Welp! Where to start. I am swallowing my pride and asking for help.
I am 100% disabled but I am not letting this stop me. Unfortunately I have occurred a massive hiccup in life. I have been out of real work for over a year now due to my disabilities.
Normally, during the holiday season I work catering earning extra money for the year. This year I could not. I, to better my life and health entered into an inpatient PTSD Trauma recovery program. I was there for over 3 months. I still have a lifetime of fighting and I continue to get help on a weekly bases learning how to cope with my trauma.
If you have any questions I am an open book about this. I am here to break the stigmas of mental illness.
Outside of my PTSD, I have been dealing with my back injuries. In the last 6 months I had multiple procedures to prevent surgery. Burning the nerves off of my spine to injections in my joints. Last week I found out that I will need surgery. I will deal with that in the next 2 weeks and or when the time comes for the actual surgery.
I am asking for help. Please think of the times I have helped you. From buying you dinner because you were down, helping you out with letting you borrow 1st and last to get you in a safe apartment, to just being that person you needed to talk to.
The help will be to catch me up on my past due bills (preventing my car from being repoed) and move. I have so many opportunities in the greater Los Angeles area as well as job offers. If I can raise enough to move I will be around October.
I see so much in my future and right now I am just stuck.
I cant thank you all enough. If you please at least share that would be the greatest.
**** Update/life set back , but I see it a step closer to a better less painful life
Some of you know me and some of you don't.
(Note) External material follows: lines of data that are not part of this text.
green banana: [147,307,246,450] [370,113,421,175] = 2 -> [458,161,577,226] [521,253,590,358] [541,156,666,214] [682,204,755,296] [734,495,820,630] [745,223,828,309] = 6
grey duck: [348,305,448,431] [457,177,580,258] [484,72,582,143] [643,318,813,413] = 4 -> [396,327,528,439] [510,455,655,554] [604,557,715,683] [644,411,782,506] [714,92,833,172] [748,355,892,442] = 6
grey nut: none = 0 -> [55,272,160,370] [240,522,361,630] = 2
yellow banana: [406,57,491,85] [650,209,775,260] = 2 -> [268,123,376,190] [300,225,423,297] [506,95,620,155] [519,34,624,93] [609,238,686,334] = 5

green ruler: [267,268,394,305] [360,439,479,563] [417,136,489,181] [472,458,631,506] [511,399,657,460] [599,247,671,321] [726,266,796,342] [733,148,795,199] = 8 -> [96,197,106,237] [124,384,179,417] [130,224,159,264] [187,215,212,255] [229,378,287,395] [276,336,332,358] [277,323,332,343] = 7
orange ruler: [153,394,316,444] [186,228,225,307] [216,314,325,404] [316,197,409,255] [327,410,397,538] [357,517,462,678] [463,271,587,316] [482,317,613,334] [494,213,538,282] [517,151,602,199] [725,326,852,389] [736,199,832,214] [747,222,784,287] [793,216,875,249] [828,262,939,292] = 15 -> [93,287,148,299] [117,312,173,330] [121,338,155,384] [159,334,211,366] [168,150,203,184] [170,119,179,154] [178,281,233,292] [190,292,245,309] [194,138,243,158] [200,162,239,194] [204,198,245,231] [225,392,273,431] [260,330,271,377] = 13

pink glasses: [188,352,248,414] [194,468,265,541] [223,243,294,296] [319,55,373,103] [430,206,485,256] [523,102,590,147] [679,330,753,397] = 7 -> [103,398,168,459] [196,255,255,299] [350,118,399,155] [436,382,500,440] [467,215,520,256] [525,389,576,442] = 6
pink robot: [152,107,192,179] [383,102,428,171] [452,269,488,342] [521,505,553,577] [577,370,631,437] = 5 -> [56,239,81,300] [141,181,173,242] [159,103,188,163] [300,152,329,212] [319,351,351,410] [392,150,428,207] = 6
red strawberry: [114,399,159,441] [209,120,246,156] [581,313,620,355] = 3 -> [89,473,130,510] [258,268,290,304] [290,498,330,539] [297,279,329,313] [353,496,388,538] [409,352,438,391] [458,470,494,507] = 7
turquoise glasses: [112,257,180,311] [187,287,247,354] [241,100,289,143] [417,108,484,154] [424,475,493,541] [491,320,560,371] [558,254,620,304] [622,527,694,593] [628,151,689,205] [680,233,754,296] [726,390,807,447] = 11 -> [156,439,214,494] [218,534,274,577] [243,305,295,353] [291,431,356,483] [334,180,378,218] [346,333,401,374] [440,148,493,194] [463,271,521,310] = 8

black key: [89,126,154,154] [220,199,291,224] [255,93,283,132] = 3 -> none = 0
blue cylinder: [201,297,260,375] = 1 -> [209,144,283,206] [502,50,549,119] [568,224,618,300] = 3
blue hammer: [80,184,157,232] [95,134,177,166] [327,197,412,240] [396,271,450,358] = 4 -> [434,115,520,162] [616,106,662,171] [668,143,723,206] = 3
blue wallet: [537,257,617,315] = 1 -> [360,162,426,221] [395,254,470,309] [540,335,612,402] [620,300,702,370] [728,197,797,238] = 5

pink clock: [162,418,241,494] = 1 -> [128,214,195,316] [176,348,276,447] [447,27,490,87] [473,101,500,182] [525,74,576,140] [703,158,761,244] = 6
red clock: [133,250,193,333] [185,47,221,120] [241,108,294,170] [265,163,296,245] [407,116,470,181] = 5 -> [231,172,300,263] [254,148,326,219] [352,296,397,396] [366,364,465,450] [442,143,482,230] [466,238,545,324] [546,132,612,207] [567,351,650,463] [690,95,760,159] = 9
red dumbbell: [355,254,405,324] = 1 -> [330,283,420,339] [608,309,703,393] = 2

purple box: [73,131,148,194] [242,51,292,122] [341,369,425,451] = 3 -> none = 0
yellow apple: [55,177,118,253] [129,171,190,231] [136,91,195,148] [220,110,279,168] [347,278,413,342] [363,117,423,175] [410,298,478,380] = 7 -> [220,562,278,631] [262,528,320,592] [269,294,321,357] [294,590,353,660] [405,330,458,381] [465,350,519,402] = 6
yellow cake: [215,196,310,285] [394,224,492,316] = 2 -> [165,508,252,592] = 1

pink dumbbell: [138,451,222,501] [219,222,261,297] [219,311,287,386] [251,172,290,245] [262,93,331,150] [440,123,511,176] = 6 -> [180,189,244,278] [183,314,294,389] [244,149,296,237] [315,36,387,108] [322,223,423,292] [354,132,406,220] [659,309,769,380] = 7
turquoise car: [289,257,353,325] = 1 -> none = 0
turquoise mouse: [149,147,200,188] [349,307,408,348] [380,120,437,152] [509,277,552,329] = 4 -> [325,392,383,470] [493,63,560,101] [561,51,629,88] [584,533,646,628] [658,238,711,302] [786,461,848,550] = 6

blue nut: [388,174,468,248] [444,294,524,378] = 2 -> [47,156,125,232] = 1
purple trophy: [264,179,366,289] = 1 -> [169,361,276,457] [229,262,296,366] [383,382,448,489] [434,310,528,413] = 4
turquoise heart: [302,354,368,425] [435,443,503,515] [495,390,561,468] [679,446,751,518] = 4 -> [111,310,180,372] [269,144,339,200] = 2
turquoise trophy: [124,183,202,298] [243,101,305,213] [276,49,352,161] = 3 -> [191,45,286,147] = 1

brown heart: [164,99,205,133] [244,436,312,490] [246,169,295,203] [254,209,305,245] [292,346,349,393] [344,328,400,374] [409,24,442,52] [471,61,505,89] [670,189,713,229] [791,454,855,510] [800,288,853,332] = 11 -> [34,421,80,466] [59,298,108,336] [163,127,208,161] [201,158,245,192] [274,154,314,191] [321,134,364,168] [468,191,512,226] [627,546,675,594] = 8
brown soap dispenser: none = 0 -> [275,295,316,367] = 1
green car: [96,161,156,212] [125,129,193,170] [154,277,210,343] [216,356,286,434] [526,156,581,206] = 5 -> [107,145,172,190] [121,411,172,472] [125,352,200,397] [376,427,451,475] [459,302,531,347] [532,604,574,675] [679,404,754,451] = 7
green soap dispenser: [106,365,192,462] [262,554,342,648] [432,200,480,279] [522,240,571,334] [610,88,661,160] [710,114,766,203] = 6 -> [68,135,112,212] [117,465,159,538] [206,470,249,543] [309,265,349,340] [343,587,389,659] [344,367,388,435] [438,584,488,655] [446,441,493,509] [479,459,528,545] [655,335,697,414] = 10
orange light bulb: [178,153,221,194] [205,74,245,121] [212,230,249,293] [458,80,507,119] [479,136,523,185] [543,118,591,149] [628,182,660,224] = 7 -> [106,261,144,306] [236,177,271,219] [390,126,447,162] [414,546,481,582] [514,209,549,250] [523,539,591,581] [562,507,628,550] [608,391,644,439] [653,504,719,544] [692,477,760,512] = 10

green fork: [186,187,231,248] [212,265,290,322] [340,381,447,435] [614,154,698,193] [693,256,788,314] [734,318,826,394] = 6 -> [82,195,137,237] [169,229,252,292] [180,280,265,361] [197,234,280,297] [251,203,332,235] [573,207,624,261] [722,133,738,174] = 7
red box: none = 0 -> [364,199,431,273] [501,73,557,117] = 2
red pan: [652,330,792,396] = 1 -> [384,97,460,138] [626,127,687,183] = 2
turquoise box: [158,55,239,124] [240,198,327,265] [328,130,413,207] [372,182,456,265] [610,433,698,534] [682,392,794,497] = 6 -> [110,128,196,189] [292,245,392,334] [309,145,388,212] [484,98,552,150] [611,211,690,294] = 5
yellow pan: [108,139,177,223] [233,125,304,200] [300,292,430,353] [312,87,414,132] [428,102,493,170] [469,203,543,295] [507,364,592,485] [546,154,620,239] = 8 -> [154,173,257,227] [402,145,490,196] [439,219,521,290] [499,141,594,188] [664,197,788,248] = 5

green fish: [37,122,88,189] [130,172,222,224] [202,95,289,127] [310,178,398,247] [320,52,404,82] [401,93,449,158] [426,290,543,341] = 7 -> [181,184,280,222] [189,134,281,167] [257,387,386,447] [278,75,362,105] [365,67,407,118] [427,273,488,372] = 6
The ones who do know what kind of struggle my life has been. I served 8 years active duty in the Marine Corps, and one tour in Afghanistan. While serving, I went through a lot that has deemed me 100% disabled, both mentally and physically. (I am very open to talking about these things if you need clarification, or just someone to talk to you if you feel like you are suffering alone.) The federal govt does not agree with these standings, and I've been fighting like hell to get my disability. I have to now go in front of a judge. After a 6 year wait, I finally got my spine fusion surgery that was done through my abdomen. I have been almost confined to bed rest for the past year due to spine pain. After years of trying different therapies, not being able to work consistently, and now this surgery, I have run out of all my savings. So in the last 3 months leading up to my surgery, I have been working 7 days a week, not to mention my acting job which I do once a month, and being a part of my charity organization.
I'm being told that i will need to be out of work for another 5-7 months. If all goes well, it will be a full year to recover. I have been scraping by with what I receive from the VA, but due to cost of living and rent going up in Sacramento, I will lose my apartment at the end of January. While I know I will never be truly homeless, I now have to leave the place I've called home for the last 7 years.
What has made all of this even more difficult to bear is trying to get the help I need from the VA system, which fails to compensate for the cost of living and how they treat their Veterans is poor to say the least.
*****you must be actually homeless to receive HELP**
*****I am trying to be proactive by preventing me from being homeless*
This is temporary until i heal from this major surgery. But again I'm finding myself back at square one with needing the help. I tried working but I'm currently using a mobility walker and I am feeling very unstable due to lack of balance and strength. Even though I currently can't work, walk, or drive. I'm trying to stay positive with my surgery being successful and I'll be glad to work my butt off again when I finally heal enough to do so. So while physical labor isn't possible right now, I am willing to do anything I can to earn the money I need to keep my head above water. Baby sitting, drawing stills of your fruit or selling you my modeling pictures. I have one month to move out of my apartment and I'm looking for military grant options or housing. I'm not ashamed anymore to ask for help. So please, I know it's the holidays and you have family to shower with gifts. If all my friends could help with $5, or at the very least sharing my gofundme, I know I can get to where I need to be. The money will be used strictly for deposit on a new home and moving expenses. Friends and beards unite. I'm sticking my head up high and looking into my future with a hopeful and positive attitude. Thank you
Also if it is easier pay pal won't take any cut from me or charge you if you send it family friends. My email is [email redacted] and please leave your home address (kept private) so I can send you my gratitude And hopefully one day the means to return the favor or pay you back.
I love you. P.s. last year I was Shameful And pushed into shame and gave up on life I'm grateful I survived . This year i am happy and not giving up.
Long post but i wanted you to have context of why i need your help if not financially let use the power of social media. I am only one veteran.
and I am asking for enough to move so i will not become another lost statistic. All extra money raised will go to Semper Fi fund a non profit organization that provides immediate relief to Veterans in Crisis.